PowerPlay Improvement continued

Posted on by Chris Warburton

Defining Improvement

Over the past few weeks I've been hacking on the PowerPlay implementation I mentioned in a previous post. PowerPlay is a meta-algorithm, which may allow existing problem-solving algorithms to improve over time.

The definition of 'improve' used by PowerPlay is to keep a list of regression tests: problems which we know can already be solved. We consider a solver S2 to be an improvement over a solver S1 if S2 can solve all of our regression tests and we can find a problem it can solve which S1 cannot solve. If we manage to do this, we put this new problem in our list of tests and start using S2 as our problem solver.

Maybe a flow chart will explain better:

Chart 1

As I talked about in my previous post, this is a rather unsatisfactory notion of improvement. Firstly, it only tracks performance against the small, finite number of problems in our list of regression tests. Secondly, we must explicitly keep this list in memory, adding a memory cost linear in the number of improvements.

Instead, we can abandon the list and make one all-encompassing regression test: S2 is only an improvement over S1 if every problem solvable by S1 is also solvable by S2 (plus there's a problem solvable by S2 but not S1, as before). Here's the corresponding flow chart:

Chart 2

I spent some time trying to support both of these notions of improvement, as pluggable modules, but the code got pretty hairy pretty quickly. I've now abandoned the list-based criterion entirely in favour of the universally-quantified one. This has resulted in a much simpler specification, available in the Simple.v file of the git repository.

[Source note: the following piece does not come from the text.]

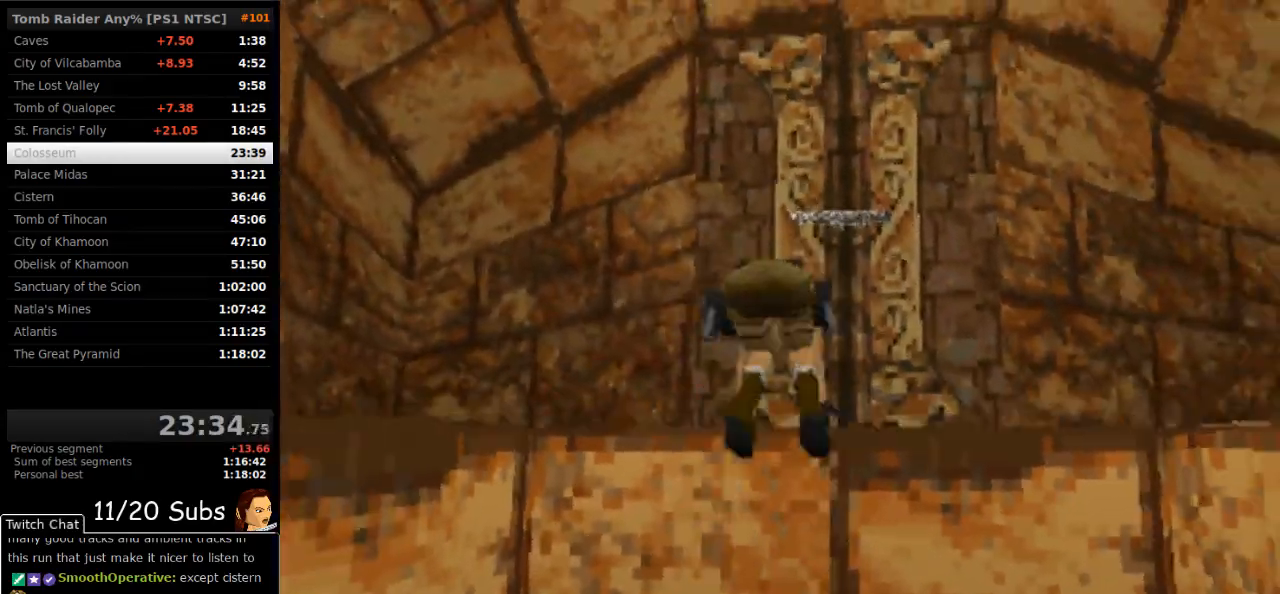
{"dt_ms": 500, "buttons": ["DPAD_UP"], "right_stick": "center", "events": [[217, "L2", "down"], [267, "L2", "up"]]}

The specification is currently quite conservative: it guarantees that implementations never lose the ability to solve a problem, but it allows trivial implementations which never improve. It is simple to prove perpetual improvement for particular problem domains (eg. those mentioned below), but I haven't yet worked out a nice set of sufficient and necessary conditions which are general enough to bake into the spec.